Boris must put ‘Net Zero’ to a people’s vote

It has been an eventful few weeks. Boris Johnson has been grandstanding on the world stage, preaching about climate change. He told delegates that “it was here in Glasgow 250 years ago that James Watt came up with a machine that was powered by steam that was produced by burning coal and yes my friends – we have brought you to the very place where the doomsday device began to tick.” He went on to say that “It’s one minute to midnight on that doomsday clock and we need to act now.” James Watt is a hero. His steam engine helped usher in the industrial revolution which brought prosperity and social mobility to millions of people, yet our Prime Minister refers to it as a “doomsday device.”

But true to fashion, Boris Johnson jetted back to London the following day in order to deal with urgent business. It transpired that the urgent business was a dinner at the Garrick Club with old friends from the Daily Telegraph.

Talking about private jets, there were so many of them arriving at Glasgow and Edinburgh airports that there wasn’t enough room for all of them to park. Some had to take off again and land at Prestwick Airport. 

Whilst attending the G20 summit, Joe Biden travelled through the streets of Rome in an 85-car cavalcade to meet the Pope to discuss… climate change. You couldn’t make it up. 

Prince Charles took a private jet to Rome to tell us that we all need to change our ways before it gets too late. This is from a man who has homes in London, Gloucestershire, and Scotland. His excuse is that he insists on using sustainable aviation fuel. That excuse sounds about as plausible as Elton John saying that although Harry and Meghan flew on holiday in his private jet, it was okay because he would offset their carbon footprint by planting some trees. 

Greta Thunberg addressed her disciples on the streets of Glasgow (she has become a secular street preacher), but because she is attacking so many people at the moment, the doom goblin – who really enjoys basking in the media limelight – is getting a cold shoulder from those who used to fawn all over her. Thank heaven for small mercies. 

The eco-terrorists of Insulate Britain are still busy gluing themselves to roads in various parts of the country. The Police arrest them (when they can be bothered), bail them, and then they start all over again. 

St Michael’s Cornhill in the City of London decided to change the name of ‘Choral Evensong’ to ‘Choral Eco-Song’ at the start of the COP26 summit. The church even commissioned a new doom-laden anthem to mark the occasion. Saving souls is not the Church of England’s priority anymore, as I discovered during my unsuccessful attempt to get elected to General Synod. During an online hustings event, one woman, when asked what she thought the main challenges facing the church would be over the next five years, gave us a two-minute speech about climate change. We were even informed that she and her husband decided to have just one child in order to save the planet! 

Now that the jamboree of hypocrisy is over, it is the rest of us who will have to pay the bills for leaders’ grandstanding. We are currently struggling to generate enough electricity and bills are starting to sky-rocket, yet the Prime Minister wants all of us to drive electric cars. Gas boilers out; inefficient heat pumps in.
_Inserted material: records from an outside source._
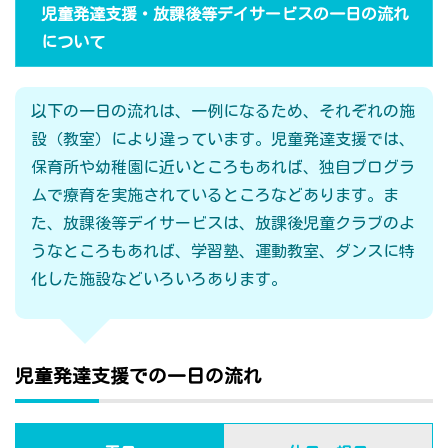
児童発達支援・放課後等デイサービスの一日の流れ
について
以下の一日の流れは、一例になるため、それぞれの施
設（教室）により違っています。児童発達支援では、
保育所や幼稚園に近いところもあれば、独自プログラ
ムで療育を実施されているところなどあります。ま
た、放課後等デイサービスは、放課後児童クラブのよ
うなところもあれば、学習塾、運動教室、ダンスに特
化した施設などいろいろあります。
児童発達支援での一日の流れ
There is even talk about extra taxes on meat, making the cost of feeding a family much more expensive. The Prime Minister is living in a fantasy world if he thinks that the voters will stomach this. After seemingly endless headlines predicting climate Armageddon, voters are concerned about climate change, but they don’t want to pick-up the bill Boris Johnson is about to give them. The sooner the Prime Minister realises that, the better. 

In a recent survey of members of The Freedom Association, just under 70 per cent responded by saying that we should have a referendum on net zero. Although I am not keen on the idea, I am coming to the conclusion that campaigning for one is probably the only way we can have a proper debate about the causes of climate change and the Government’s costly proposals and policies. 

I voted Conservative at the last general election – not that it made much difference to the result as I live in a safe Conservative seat; however, I do have buyer’s remorse. I know that the alternative was Jeremy Corbyn and that despite Boris Johnson leading the most un-Conservative Government anyone can remember, even he is better than Corbyn, but that shouldn’t stop us from voicing our concerns. 

Freedom is not just under threat, it is being attacked on a daily basis, and the Government is responsible for many of those attacks. It’s as if we are back in the 1970s, in a failing country suffering from the policies of the post-war consensus. It was because of those failing policies The Freedom Association was founded. It’s as if Margaret Thatcher had never been in power for eleven and a half years. 

In the words of Pres. Ronald Reagan:

“Freedom is a fragile thing and is never more than one generation away from extinction. It is not ours by inheritance; it must be fought for and defended constantly by each generation, for it comes only once to a people. Those who have known freedom, and then lost it, have never known it again.”

In this month of November, a month where we remember those who have died fighting for their country and for freedom, we are also reminded of why The Freedom Association is needed as much, if not more, than it was when our founders decided that enough was enough in 1975.